## Task description
Print out the data below in full and exactly, skipping the pictures.

## Records shown
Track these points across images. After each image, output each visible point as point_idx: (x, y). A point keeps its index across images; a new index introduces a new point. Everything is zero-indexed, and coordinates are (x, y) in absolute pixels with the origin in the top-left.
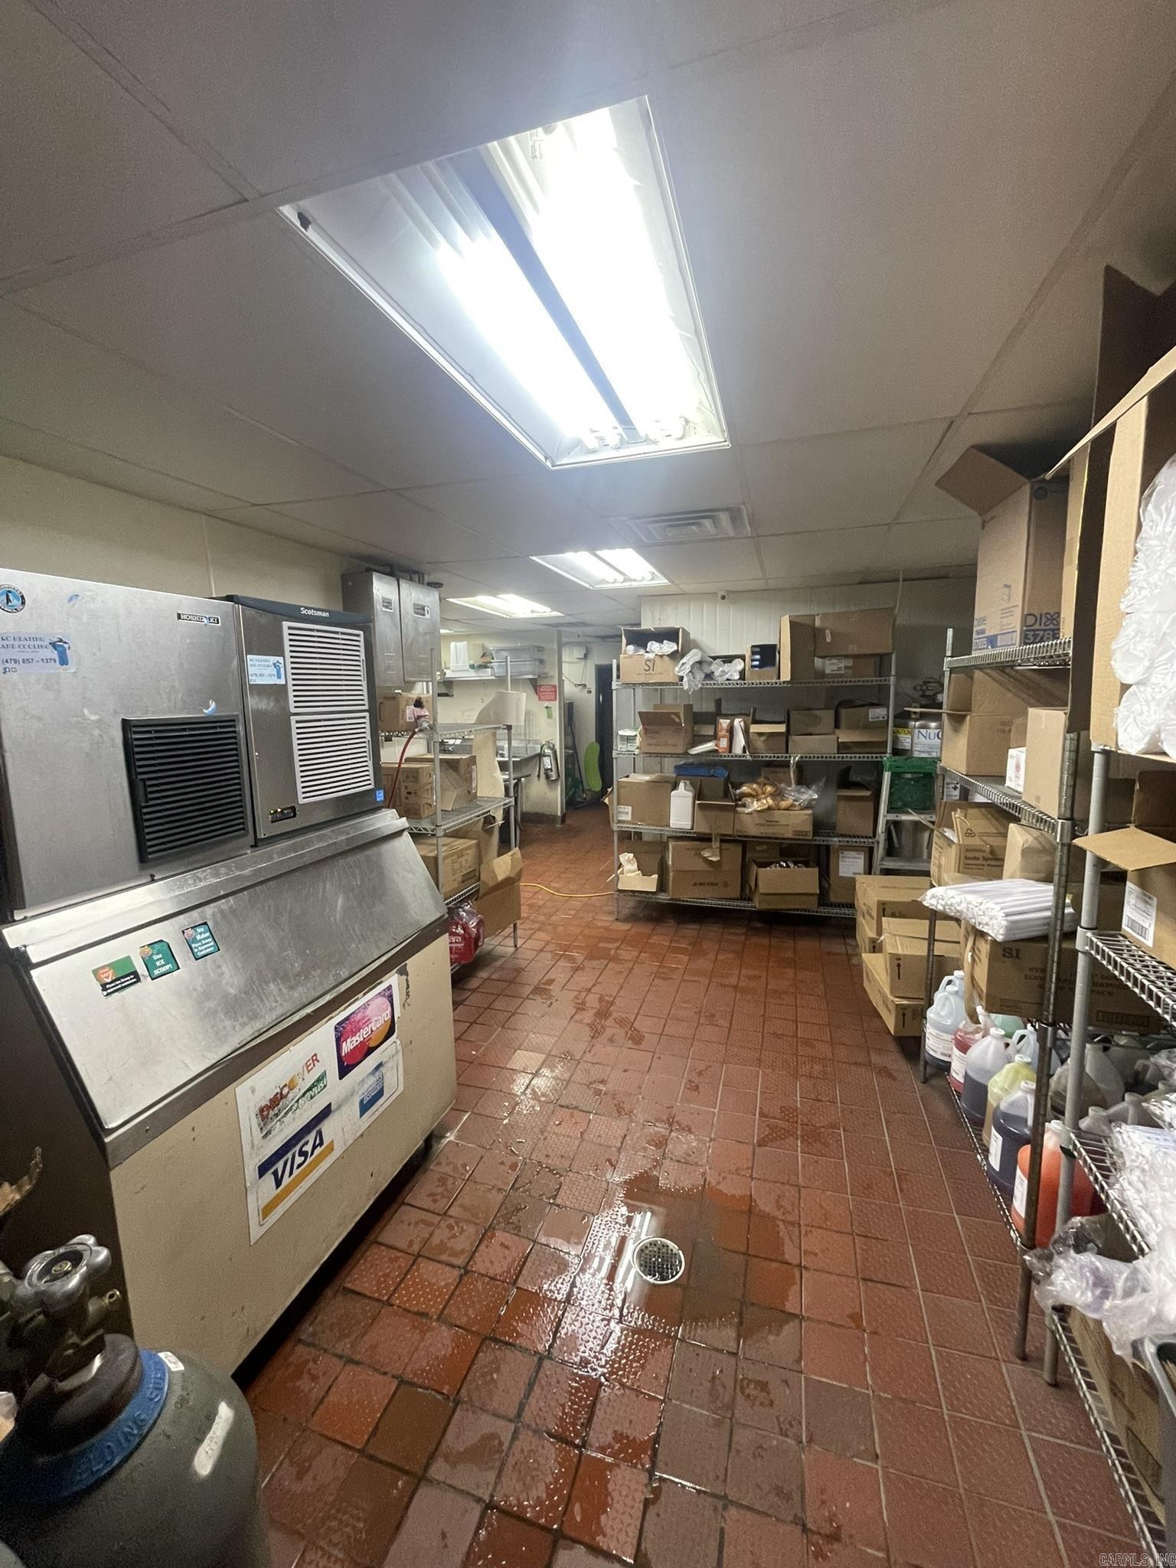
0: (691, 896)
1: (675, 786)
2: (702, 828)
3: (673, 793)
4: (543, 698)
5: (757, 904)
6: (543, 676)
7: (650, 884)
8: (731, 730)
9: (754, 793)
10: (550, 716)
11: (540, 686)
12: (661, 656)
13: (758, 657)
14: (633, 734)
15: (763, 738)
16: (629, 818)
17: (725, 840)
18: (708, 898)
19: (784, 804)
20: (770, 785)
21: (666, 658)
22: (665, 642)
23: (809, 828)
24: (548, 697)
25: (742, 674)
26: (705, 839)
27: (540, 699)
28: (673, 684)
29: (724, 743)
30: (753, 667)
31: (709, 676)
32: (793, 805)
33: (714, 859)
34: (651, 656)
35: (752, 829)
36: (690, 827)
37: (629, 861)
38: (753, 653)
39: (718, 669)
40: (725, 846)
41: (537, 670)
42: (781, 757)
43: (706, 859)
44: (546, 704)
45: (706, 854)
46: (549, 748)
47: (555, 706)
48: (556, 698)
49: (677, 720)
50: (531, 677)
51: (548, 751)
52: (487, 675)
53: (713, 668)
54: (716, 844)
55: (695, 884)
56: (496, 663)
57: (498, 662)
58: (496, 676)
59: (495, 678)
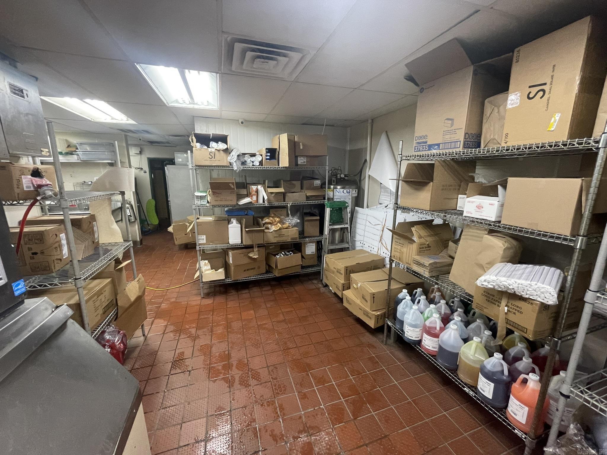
0: (242, 277)
1: (229, 222)
2: (248, 242)
3: (230, 226)
5: (277, 274)
7: (219, 275)
8: (257, 191)
9: (272, 222)
12: (219, 150)
13: (269, 154)
14: (204, 194)
15: (273, 195)
16: (205, 241)
17: (259, 246)
18: (252, 276)
19: (285, 226)
20: (277, 217)
21: (222, 152)
22: (219, 142)
23: (297, 236)
25: (261, 163)
26: (249, 247)
28: (227, 167)
29: (254, 198)
30: (267, 159)
31: (244, 163)
32: (289, 226)
33: (255, 257)
34: (213, 150)
35: (273, 239)
36: (240, 242)
37: (205, 265)
38: (267, 152)
39: (248, 159)
40: (260, 249)
42: (282, 204)
43: (250, 258)
45: (251, 255)
46: (127, 204)
49: (232, 187)
50: (110, 161)
51: (126, 206)
52: (73, 159)
53: (246, 159)
54: (256, 249)
55: (245, 271)
56: (81, 152)
57: (82, 151)
58: (81, 161)
59: (81, 162)
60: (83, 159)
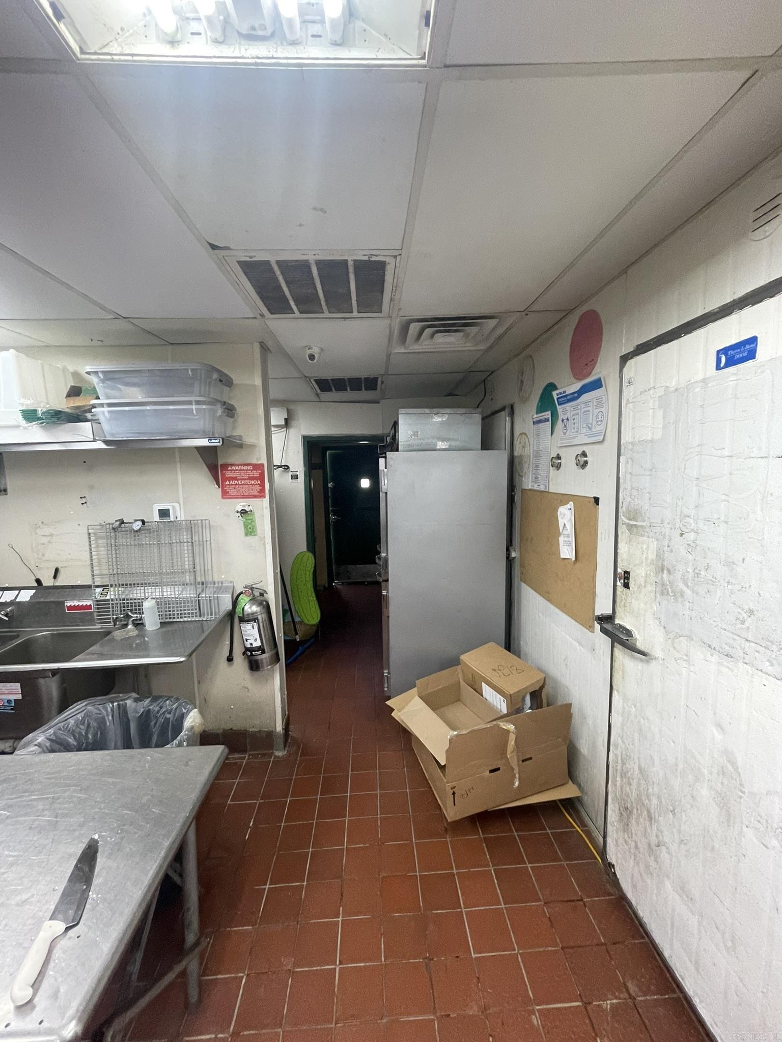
4: (232, 492)
6: (232, 444)
10: (250, 530)
11: (225, 467)
24: (245, 490)
27: (225, 494)
41: (219, 429)
44: (241, 504)
46: (253, 600)
47: (262, 509)
48: (262, 491)
50: (204, 442)
51: (251, 609)
52: (81, 437)
56: (106, 409)
57: (110, 405)
58: (106, 442)
59: (103, 446)
60: (113, 435)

## Expected output
Track these points across images. After each image, output each visible point as point_idx: (x, y). A point keeps its index across images; a new index introduces a new point. Everything is zero-indexed, and coordinates are (x, y) in absolute pixels with the origin in the top-left.
0: (691, 896)
1: (675, 786)
2: (702, 828)
3: (673, 793)
4: (543, 698)
5: (757, 904)
6: (543, 676)
7: (650, 884)
8: (731, 730)
9: (754, 793)
10: (550, 716)
11: (540, 686)
12: (661, 656)
13: (758, 657)
14: (633, 734)
15: (763, 738)
16: (629, 818)
17: (725, 840)
18: (708, 898)
19: (784, 804)
20: (770, 785)
21: (666, 658)
22: (665, 642)
23: (809, 828)
24: (548, 697)
25: (742, 674)
26: (705, 839)
27: (540, 699)
28: (673, 684)
29: (724, 743)
30: (753, 667)
31: (709, 676)
32: (793, 805)
33: (714, 859)
34: (651, 656)
35: (752, 829)
36: (690, 827)
37: (629, 861)
38: (753, 653)
39: (718, 669)
40: (725, 846)
41: (537, 670)
42: (781, 757)
43: (706, 859)
44: (546, 704)
45: (706, 854)
46: (549, 748)
47: (555, 706)
48: (556, 698)
49: (677, 720)
50: (531, 677)
51: (548, 751)
52: (487, 675)
53: (713, 668)
54: (716, 844)
55: (695, 884)
56: (496, 663)
57: (498, 662)
58: (496, 676)
59: (495, 678)
0: (242, 277)
1: (229, 222)
2: (248, 242)
3: (230, 226)
5: (277, 274)
7: (219, 275)
8: (257, 191)
9: (272, 222)
12: (219, 150)
13: (269, 154)
14: (204, 194)
15: (273, 195)
16: (205, 241)
17: (259, 246)
18: (252, 276)
19: (285, 226)
20: (277, 217)
21: (222, 152)
22: (219, 142)
23: (297, 236)
25: (261, 163)
26: (249, 247)
28: (227, 167)
29: (254, 198)
30: (267, 159)
31: (244, 163)
32: (289, 226)
33: (255, 257)
34: (213, 150)
35: (273, 239)
36: (240, 242)
37: (205, 265)
38: (267, 152)
39: (248, 159)
40: (260, 249)
42: (282, 204)
43: (250, 258)
45: (251, 255)
46: (127, 204)
49: (232, 187)
50: (110, 161)
51: (126, 206)
52: (73, 159)
53: (246, 159)
54: (256, 249)
55: (245, 271)
56: (81, 152)
57: (82, 151)
58: (81, 161)
59: (81, 162)
60: (83, 159)
4: (232, 492)
6: (232, 444)
10: (250, 530)
11: (225, 467)
24: (245, 490)
27: (225, 494)
41: (219, 429)
44: (241, 504)
46: (253, 600)
47: (262, 509)
48: (262, 491)
50: (204, 442)
51: (251, 609)
52: (81, 437)
56: (106, 409)
57: (110, 405)
58: (106, 442)
59: (103, 446)
60: (113, 435)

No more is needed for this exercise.